§ Study text
☆ ☆ ☆
Now, they do plead all the elements of some other stuff, not necessarily convincingly. They’re making a series of wire fraud claims. They argue that donors were defrauded, and now we can get into the substance of this argument. The argument is basically that the Southern Poverty Law Center who tracks and keeps dossiers on hate groups and also helps take down hate groups. One of the things-
Kathryn Rubino:
Also known as very fine people as-
Joe Patrice:
Right, right. As the administration calls it. Well, that’s actually more relevant than just kind of a quip. Sure. So they do this work. Part of how they do this work is that they pay informants embedded within these organizations to hand over information. The SPLC actually has made the point that when they get this information, of course, it goes into their dossiers and their work, but they also, when they have direct knowledge through their informants of upcoming criminal activity, they turn that over to law enforcement, including the FBI. So this is work that they’ve done. They run these payments through Shell organizations so that these folks aren’t getting checks that say Southern Poverty Law Center on them, which probably would go bad if they’re trying to stay undercover. I
Chris Williams:
Just imagine if somebody got the check to be like, “What do you mean? I’m not in poverty.”
☆ ☆ ☆
§ Study material

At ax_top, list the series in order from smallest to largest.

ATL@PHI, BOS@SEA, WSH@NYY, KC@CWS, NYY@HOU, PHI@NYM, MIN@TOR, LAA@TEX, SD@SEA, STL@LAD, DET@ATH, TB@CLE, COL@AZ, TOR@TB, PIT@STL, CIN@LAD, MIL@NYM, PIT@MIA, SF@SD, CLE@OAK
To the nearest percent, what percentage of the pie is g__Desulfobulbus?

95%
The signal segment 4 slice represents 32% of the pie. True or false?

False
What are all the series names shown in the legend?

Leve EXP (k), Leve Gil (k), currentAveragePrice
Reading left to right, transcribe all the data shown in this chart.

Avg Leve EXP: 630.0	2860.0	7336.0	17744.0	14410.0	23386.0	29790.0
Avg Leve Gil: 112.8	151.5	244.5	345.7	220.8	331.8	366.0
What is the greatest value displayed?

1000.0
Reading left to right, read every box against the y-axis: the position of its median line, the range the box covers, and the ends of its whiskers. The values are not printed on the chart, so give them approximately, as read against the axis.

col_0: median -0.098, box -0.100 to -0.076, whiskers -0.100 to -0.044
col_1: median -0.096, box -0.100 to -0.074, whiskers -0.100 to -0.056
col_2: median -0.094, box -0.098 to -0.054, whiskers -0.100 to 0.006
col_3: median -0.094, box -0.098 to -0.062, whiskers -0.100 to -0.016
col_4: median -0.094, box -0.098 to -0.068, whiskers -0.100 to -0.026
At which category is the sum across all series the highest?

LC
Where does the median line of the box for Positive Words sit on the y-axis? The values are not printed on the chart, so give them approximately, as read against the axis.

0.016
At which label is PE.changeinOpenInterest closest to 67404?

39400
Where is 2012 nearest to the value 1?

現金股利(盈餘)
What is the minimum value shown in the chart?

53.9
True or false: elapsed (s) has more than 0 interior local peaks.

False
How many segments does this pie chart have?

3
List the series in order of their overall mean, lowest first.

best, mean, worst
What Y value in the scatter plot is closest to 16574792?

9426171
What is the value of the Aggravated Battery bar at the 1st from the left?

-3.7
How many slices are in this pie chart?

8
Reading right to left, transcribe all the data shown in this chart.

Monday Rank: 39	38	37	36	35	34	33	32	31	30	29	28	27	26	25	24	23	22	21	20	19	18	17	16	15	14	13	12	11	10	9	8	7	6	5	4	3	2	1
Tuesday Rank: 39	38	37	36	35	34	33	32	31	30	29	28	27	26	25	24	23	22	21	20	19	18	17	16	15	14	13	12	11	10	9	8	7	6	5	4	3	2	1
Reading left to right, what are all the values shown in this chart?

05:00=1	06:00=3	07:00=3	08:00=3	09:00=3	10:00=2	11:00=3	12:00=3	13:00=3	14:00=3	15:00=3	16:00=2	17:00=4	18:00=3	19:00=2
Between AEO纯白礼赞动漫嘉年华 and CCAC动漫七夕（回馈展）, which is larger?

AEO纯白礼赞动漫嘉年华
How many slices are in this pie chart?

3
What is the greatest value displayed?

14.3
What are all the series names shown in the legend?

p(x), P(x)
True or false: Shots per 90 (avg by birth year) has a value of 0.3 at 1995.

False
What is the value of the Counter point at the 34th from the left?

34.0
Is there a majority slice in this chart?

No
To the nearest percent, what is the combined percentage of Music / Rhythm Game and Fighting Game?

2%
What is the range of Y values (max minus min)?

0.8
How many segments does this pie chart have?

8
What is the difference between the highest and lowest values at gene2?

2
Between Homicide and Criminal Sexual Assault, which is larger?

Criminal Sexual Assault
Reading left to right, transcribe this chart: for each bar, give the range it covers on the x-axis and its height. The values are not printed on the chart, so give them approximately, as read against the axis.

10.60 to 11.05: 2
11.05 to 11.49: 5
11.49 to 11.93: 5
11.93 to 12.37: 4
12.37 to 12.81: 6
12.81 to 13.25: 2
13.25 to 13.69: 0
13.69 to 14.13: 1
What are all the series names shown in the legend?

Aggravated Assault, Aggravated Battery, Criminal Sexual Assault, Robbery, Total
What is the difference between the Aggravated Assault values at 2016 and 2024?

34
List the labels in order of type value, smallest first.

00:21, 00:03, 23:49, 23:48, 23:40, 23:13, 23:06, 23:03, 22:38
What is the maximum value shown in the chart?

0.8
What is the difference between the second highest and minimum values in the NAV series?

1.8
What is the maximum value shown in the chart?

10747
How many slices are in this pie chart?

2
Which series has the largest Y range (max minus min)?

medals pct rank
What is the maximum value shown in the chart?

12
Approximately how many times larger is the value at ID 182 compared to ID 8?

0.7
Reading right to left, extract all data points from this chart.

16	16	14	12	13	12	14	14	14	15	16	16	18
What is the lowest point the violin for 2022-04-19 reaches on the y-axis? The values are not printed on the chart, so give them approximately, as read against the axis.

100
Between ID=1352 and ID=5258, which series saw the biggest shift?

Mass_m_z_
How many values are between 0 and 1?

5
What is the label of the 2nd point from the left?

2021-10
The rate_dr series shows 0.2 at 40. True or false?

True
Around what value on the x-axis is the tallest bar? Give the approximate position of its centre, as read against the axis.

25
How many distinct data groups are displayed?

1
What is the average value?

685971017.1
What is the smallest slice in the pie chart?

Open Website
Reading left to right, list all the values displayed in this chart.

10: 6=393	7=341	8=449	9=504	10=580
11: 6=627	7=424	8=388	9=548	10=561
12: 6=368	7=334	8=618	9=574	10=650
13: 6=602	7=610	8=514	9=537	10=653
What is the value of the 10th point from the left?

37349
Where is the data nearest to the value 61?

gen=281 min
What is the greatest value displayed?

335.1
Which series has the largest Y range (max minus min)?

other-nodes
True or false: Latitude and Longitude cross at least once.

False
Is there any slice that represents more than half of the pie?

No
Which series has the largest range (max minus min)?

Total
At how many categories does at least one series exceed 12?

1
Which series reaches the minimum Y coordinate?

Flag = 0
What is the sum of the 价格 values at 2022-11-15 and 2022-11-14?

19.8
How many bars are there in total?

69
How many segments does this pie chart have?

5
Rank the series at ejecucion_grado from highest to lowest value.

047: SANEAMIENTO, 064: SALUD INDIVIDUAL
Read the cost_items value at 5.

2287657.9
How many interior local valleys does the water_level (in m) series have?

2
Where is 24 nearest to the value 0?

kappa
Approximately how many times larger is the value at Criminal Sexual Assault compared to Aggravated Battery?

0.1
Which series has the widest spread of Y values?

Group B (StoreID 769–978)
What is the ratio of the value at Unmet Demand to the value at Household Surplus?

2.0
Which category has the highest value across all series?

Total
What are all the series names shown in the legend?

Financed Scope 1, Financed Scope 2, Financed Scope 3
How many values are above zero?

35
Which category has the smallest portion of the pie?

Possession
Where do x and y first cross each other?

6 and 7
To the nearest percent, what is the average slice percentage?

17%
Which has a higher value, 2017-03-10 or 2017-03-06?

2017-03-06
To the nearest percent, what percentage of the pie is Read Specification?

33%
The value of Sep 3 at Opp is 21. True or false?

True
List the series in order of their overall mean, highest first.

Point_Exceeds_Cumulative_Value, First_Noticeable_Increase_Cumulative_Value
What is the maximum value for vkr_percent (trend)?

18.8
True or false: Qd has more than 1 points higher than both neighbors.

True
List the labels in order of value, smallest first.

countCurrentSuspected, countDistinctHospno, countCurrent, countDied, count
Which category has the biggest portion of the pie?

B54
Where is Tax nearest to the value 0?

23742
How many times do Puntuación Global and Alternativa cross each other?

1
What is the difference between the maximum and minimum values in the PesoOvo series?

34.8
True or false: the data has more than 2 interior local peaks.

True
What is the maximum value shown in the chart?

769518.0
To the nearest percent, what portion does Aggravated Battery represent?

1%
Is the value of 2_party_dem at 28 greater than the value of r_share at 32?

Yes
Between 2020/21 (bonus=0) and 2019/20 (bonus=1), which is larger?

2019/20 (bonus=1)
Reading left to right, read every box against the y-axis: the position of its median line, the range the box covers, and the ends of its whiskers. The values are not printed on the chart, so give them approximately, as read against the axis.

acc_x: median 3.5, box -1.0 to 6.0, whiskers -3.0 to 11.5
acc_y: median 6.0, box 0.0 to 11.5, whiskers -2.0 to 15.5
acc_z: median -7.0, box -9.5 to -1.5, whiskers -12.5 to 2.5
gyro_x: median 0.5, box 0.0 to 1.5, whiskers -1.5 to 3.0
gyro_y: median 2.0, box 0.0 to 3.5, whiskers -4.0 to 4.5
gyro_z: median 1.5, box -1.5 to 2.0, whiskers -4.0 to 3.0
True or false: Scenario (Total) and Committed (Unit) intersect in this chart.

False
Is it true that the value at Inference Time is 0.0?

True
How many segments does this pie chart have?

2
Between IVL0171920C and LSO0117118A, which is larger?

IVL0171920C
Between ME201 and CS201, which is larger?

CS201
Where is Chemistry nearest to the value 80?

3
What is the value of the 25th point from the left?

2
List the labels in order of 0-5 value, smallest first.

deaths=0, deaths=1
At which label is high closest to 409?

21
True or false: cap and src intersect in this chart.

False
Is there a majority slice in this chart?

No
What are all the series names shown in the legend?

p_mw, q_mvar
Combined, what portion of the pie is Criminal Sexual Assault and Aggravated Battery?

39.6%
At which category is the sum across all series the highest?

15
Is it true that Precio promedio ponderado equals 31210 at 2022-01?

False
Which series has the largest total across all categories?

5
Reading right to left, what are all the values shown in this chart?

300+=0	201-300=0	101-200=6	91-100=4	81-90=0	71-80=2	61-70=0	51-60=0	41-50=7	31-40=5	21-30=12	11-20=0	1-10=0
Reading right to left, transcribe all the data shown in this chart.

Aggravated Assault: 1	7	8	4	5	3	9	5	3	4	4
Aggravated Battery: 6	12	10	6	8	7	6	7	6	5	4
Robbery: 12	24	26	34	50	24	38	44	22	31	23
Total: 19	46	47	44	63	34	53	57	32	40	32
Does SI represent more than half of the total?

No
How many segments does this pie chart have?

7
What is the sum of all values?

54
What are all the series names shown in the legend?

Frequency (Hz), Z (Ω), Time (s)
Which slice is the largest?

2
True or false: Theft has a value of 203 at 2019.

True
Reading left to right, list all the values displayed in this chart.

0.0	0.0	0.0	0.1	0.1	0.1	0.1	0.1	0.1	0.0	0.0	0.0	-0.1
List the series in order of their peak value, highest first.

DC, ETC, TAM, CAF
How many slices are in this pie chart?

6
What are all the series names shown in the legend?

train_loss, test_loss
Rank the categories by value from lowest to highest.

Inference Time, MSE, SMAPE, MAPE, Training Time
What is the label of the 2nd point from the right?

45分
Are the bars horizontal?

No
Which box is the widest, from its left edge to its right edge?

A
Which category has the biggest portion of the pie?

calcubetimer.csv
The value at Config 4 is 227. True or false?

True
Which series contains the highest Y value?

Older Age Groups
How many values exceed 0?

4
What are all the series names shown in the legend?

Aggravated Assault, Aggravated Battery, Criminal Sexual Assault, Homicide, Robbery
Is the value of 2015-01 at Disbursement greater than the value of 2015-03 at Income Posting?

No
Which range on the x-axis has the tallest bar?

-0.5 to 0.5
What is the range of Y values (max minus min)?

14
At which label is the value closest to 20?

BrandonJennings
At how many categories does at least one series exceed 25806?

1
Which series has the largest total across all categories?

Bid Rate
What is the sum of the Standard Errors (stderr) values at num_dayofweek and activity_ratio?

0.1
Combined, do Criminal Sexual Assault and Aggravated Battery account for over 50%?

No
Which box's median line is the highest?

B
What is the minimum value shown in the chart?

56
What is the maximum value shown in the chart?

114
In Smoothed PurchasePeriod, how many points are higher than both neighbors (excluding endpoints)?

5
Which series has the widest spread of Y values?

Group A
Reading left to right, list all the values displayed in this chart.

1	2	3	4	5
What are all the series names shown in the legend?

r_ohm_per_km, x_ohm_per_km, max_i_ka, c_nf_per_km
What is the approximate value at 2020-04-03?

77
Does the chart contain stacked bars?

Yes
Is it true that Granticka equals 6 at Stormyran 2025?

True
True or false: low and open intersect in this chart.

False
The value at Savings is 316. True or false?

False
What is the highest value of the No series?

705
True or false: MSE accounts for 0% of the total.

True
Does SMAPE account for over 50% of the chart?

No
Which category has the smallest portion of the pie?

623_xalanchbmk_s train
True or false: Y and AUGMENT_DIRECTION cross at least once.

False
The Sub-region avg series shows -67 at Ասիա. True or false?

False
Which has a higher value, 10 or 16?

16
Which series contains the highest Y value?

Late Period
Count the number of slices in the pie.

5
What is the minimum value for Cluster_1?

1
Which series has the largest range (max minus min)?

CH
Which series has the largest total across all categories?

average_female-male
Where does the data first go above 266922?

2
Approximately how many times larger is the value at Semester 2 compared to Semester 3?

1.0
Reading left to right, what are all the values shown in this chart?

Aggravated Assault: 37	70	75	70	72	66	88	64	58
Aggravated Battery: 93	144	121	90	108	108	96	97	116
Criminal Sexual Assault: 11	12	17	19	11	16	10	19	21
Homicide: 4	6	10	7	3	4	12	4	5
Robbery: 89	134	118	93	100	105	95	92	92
☆ ☆ ☆
§ What you will do
Pick up the podcast transcript about the case against the Southern Poverty Law Center right after its joke about the check. The lines above were taken from a different source than the transcript.

§ The answer
Joe Patrice:
So these hate groups, that’s how this … They’ve got embeds, one of which was the Unite the Right, the Charlottesville march that Trump famously said there were very fine people on both sides. It is interesting that despite it historically being very fine people on both sides, in this indictment, the DOJ and the administration is taking the stance that it was really horrible and everybody on that side was awful. And their argument is that by the SPLC paying some people involved in it as informants, that was really proof that the whole rally itself was masterminded by the SPLC. They argue that the Southern Poverty Law Center’s job is fermenting hate groups that they pay and run in order to create the motive for people to give them money. They’re claiming in their wire fraud argument that donors are defrauded over this. Most donors would say, “We gave them that money.” I knew what they were expecting them to be.
Kathryn Rubino:
This checks out.
Joe Patrice:
To be trying to take down these organizations. This is a dumb case, obviously, but it’s also one that I think has a couple of ramifications that are worth talking about. One, when you bring this case, you are signaling to all the hate groups out there that it is time for them to engage in a mole hunt, which is not great. It depends who you
Kathryn Rubino:
Are.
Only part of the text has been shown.